François Boucher commence à utiliser le pastel probablement lorsqu’il assiste aux séances de travail de Maurice Quentin de la Tour (1704-1788) venu chez lui portraiturer Madame Boucher pour un envoi à son premier Salon. Fasciné par la variété de tons qu’il peut apporter à ses dessins, il mêle ainsi la pierre noire au pastel et en dévoile une éclatante maîtrise. Le grain du pastel est ici utilisé comme contour dans les fleurs
des cheveux et dans la robe pour en rendre le volume. L’ingénieux traitement de la lumière rend d’une part la grâce et la douceur du modelé du visage traité tout en rondeur de la coiffure au menton, et illustre d’autre part la luxueuse soierie de la robe colorée de bleu pour en faire refléter la lumière et l’adoucir.
L’utilisation de la sanguine rend la pierre noire lumineuse. Dans le visage du modèle, elle est utilisée pour donner le ton de la chair sur les pommettes rehaussées de lumière, faisant ressortir le teint blanchi par une utilisation généreuse de poudre.

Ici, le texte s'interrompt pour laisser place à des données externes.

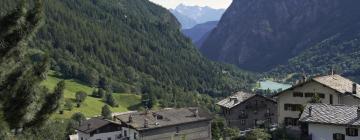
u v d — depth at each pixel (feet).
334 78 254.06
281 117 256.32
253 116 327.88
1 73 54.65
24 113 56.13
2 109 54.75
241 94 340.18
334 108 186.19
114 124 326.24
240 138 210.18
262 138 199.52
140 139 265.34
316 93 241.96
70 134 347.36
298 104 249.34
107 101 624.18
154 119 280.72
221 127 300.61
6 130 53.47
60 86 59.16
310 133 185.47
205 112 306.96
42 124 58.54
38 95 56.95
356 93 233.35
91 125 328.70
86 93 596.70
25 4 54.19
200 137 291.99
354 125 170.91
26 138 59.11
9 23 52.90
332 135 179.22
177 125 281.95
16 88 55.42
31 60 57.77
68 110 515.91
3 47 53.11
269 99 331.36
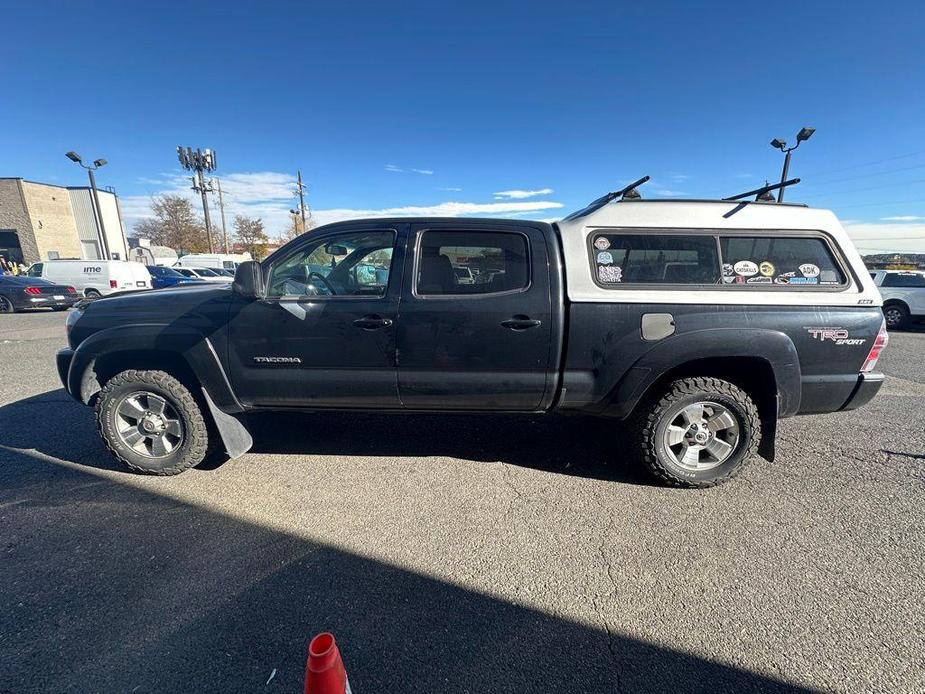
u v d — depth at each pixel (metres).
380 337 3.00
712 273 2.95
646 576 2.29
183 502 2.94
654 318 2.90
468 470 3.40
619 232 2.96
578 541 2.56
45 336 9.47
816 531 2.65
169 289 3.46
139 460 3.23
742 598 2.14
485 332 2.96
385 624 1.98
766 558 2.42
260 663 1.79
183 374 3.25
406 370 3.05
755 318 2.89
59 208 35.59
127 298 3.27
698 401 3.00
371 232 3.09
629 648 1.87
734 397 2.98
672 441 3.08
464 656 1.82
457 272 3.03
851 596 2.15
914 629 1.96
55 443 3.81
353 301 3.01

Le fond uni fait de légères hachures est soigneusement estompé, une technique utilisée également dans les extrémités du bureau, du fauteuil et de la manche de dentelle esquissée. Le modèle baigne ainsi dans une atmosphère empreinte de douceur et de
légèreté.
Incontestable représentant du portrait peint français du XVIIIe siècle, François Boucher fut aussi un excellent dessinateur et pastelliste. Il sut gagner l’admiration de ses confrères et de ses prestigieux commanditaires collectionneurs avides de ses figures féminines qu’il place au premier plan de ses oeuvres. Notre dessin, récemment redécouvert, avait rejoint les collections d’éminents collectionneurs d’art des siècles suivants dont le baron Ferdinand de Rothschild (1839-1898) puis Casimir Ignace Stralem (1886-1932), probablement hérité par la suite par son fils, Donald Sigmund Stralem (1903-1976), également collectionneur.